Lately my reads have jumped awkwardly from POV to POV to the point where I've put them down. And I have this story see that needs more than one POV, so Mr. Murder sound like a book I should read.

Liza said...

Like you, I am scared to read thrillers. I picked up a Dean Kuntz years ago before I knew what kind of writer he was. I could not put it down, but chose not to read others. Sounds like I better reconsider.

Donna said...

Thanks, Tricia. It pays to venture into unfamiliar ground. I used to read Dean Koontz. 'Sounds like I should take a look at this title.

Char said...

i haven't read any of his in a while - he scares the bejeezus outta me

Jemi Fraser said...

I'm WAY too much of a coward to read his stuff! Sounds like he's a master of multiple pov. I LOVE writing from 2 or 3 pov so I should probably read this ... but I'm pretty sure I won't! :) said...

Thanks Tricia. I always get something helpful/interesting/fun out of your blog.

Phoenix said...

I love, love, LOVE Dean Koontz.

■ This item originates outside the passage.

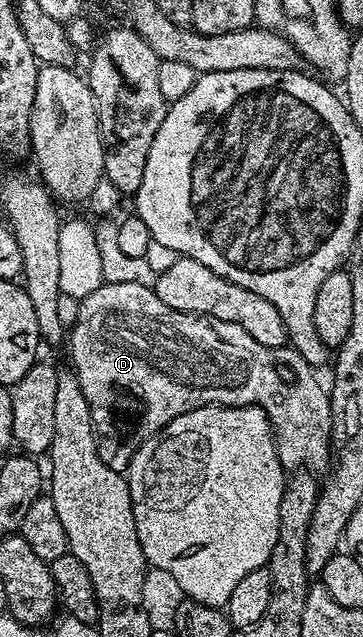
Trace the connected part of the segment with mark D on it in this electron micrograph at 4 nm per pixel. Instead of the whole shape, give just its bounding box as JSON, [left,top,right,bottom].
[69,282,332,472]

He was a friend of my 4th grade teacher's so she would started me off young by reading "Santa's Evil Twin" to my 4th Grade class and I've been hooked ever since. He writes such fantastic novels, with such strong characters!

For an even cooler POV book, read Koontz's "Dragon Tears" - there are chapters that are narrated by a dog! lol Gotta love it!

Tricia J. O'Brien said...

EVERYBODY!!! I love all these comments. I am indeed without Internet and just got on at library for a little bit, so I want to let you know how much I appreciate this.

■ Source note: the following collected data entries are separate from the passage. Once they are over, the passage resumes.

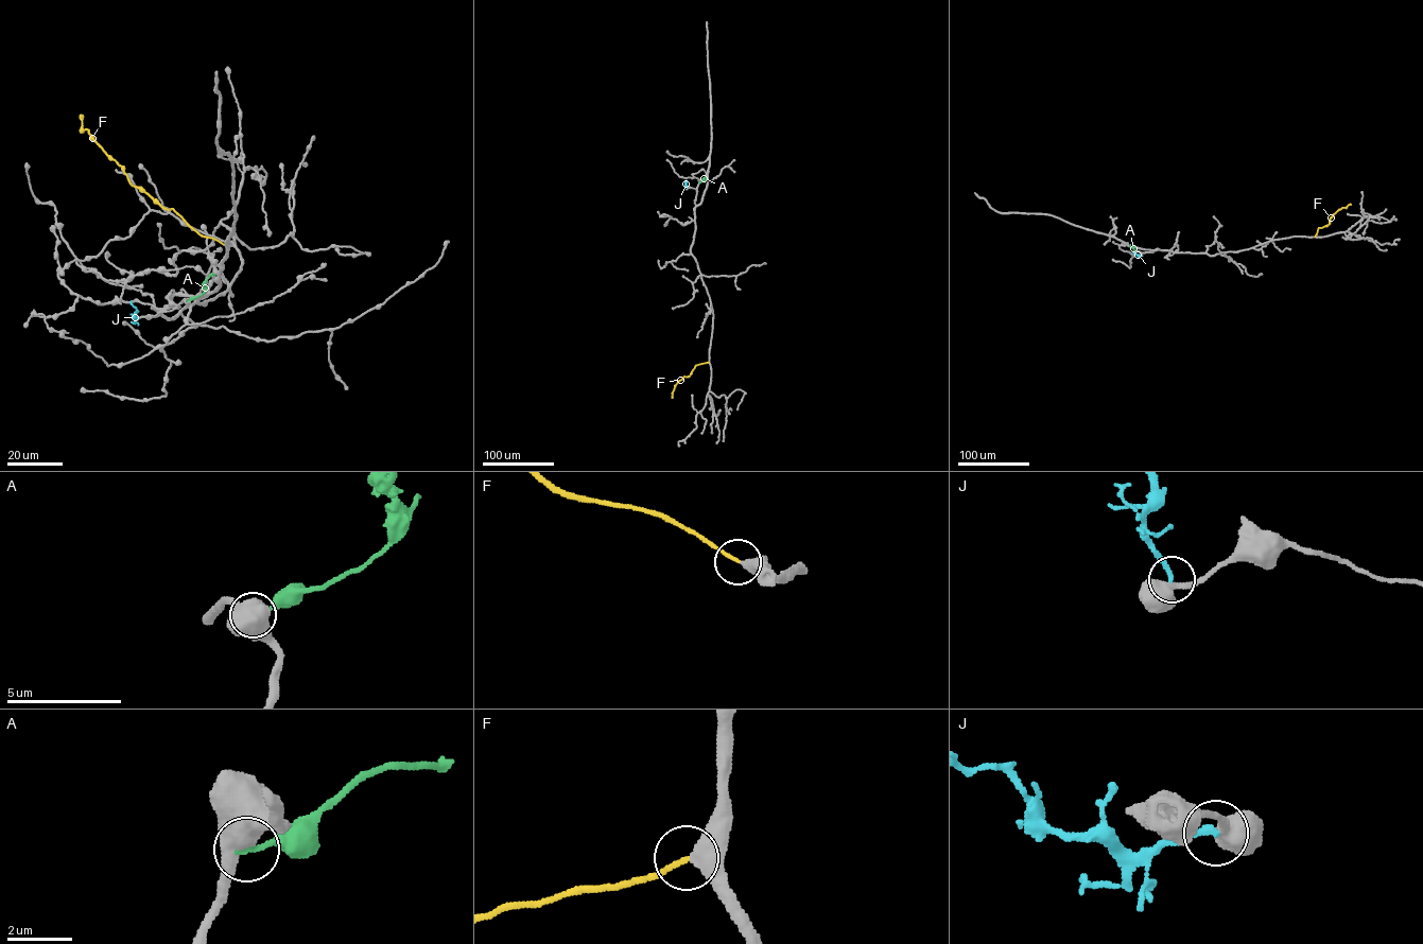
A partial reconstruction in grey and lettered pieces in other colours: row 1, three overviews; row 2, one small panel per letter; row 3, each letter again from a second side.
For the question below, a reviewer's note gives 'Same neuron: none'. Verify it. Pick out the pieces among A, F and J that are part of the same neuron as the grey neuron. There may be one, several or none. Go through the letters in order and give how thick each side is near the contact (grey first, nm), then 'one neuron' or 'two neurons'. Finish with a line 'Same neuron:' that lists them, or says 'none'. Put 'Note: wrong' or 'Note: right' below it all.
A: calibres 650 and 190 nm; two neurons
F: calibres 420 and 140 nm; one neuron
J: calibres 480 and 200 nm; two neurons
Same neuron: F
Note: wrong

I'm going to try to respond to you all in the near future, but for now a big thanks. :D

Carolina M. Valdez Schneider said...

I've never read him, but clearly I'm missing out! Although I'm terrified to read the really scary stuff. That stuff just haunts me forever! Lovely Bones kept me awake for a long time. But how awesome you got so much out of this book. Alternating POVs is really difficult to pull off successfully.

Sarah Laurence said...

Your Goodreads review made me laugh because I also avoid really scary books, but I could see making an exception for good writing. As another with a WIP with alternating POV, this was helpful to read. #5 is chilling and I enjoyed that story excerpt.

LynNerdKelley said...

Oooooooh, Tricia, your post and all these comments are so good, but then the comments about how scary his stuff is makes me think twice. The Lovely Bones really got to me, and I can't watch the movie. Sounds like Mr. Murder is such a good book, but I'd probably have nightmares.

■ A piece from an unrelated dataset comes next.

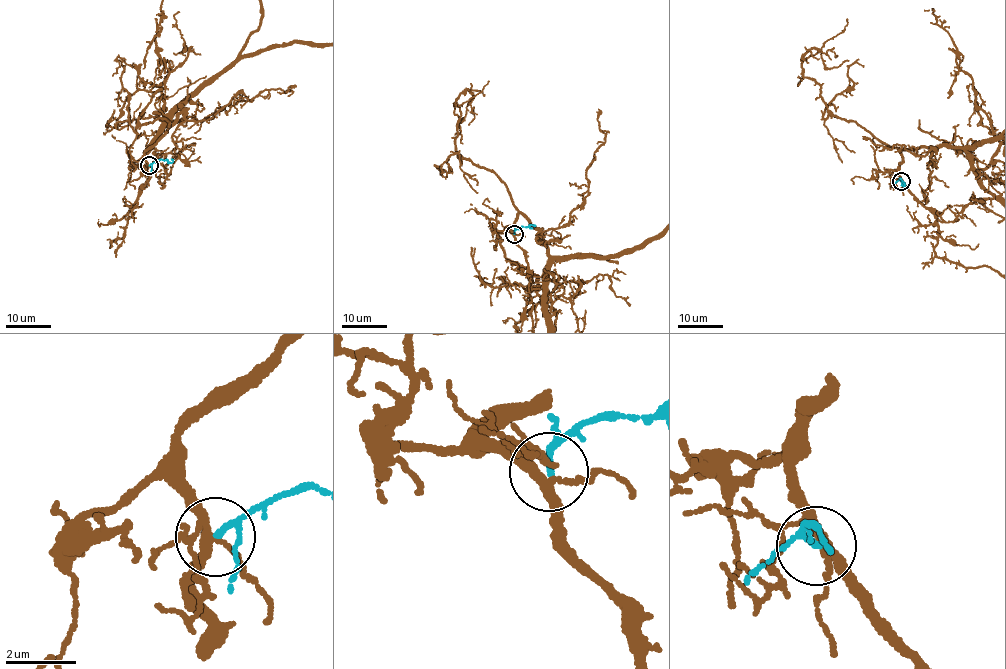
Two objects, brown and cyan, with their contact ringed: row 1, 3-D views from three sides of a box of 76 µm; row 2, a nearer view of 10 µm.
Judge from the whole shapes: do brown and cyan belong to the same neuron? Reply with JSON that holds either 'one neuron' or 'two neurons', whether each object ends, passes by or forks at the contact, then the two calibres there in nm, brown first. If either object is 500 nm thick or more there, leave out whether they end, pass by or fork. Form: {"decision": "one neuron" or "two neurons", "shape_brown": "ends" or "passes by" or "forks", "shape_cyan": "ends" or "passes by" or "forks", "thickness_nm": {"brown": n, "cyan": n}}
{"decision": "one neuron", "shape_brown": "forks", "shape_cyan": "passes by", "thickness_nm": {"brown": 240, "cyan": 120}}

Maria, so cool that you got his autograph!

Lisa Gail Green said...

Wow! That's an awesome quote at the end there. Makes me want to read the book. :D Your book sounds pretty interesting too...

Julie Dao said...

I've heard of Dean Koontz but have never read anything of his. I like to pretend I'm not into suspense/horror/mystery but I totally am, and I'm definitely going to give this a try. Thanks for the thorough review!

Anonymous said...

I used to read a lot of Koontz in high school and college.

I have a few more of his books. I might have this one.

This would be good to read as both a reader and writer. Some books with multiple POVs are confusing. This one seems to have smooth transitions.

Lydia Kang said...

Yes, books are totally medicine! I agree wholeheartedly.

Thanks for talking about this book. I didn't know much about it, but it sounds like something I could read now that we've been introduced.

Paul C said...

A poignant review of a popular author. Most interesting.

Angela Ackerman said...

I used to read Koontz religiously, but then stopped about ten years back when I got into YA reading. I loved so many of his books--I should look for this one.

Angela @ The Bookshelf Muse

Carol J. Amato said...

Super article, Pat! I'm so glad you enjoyed Mr. Murder so much. I knew you would find it fascinating and relevant to your WIP. Can't wait to hear more of your book!

Cynthia Chapman Willis said...

Dean Koontz has some amazing novels, but I haven't read this one. I will now! : ) His Odd Thomas books are fabulous and I loved THE WATCHERS. Thanks for this!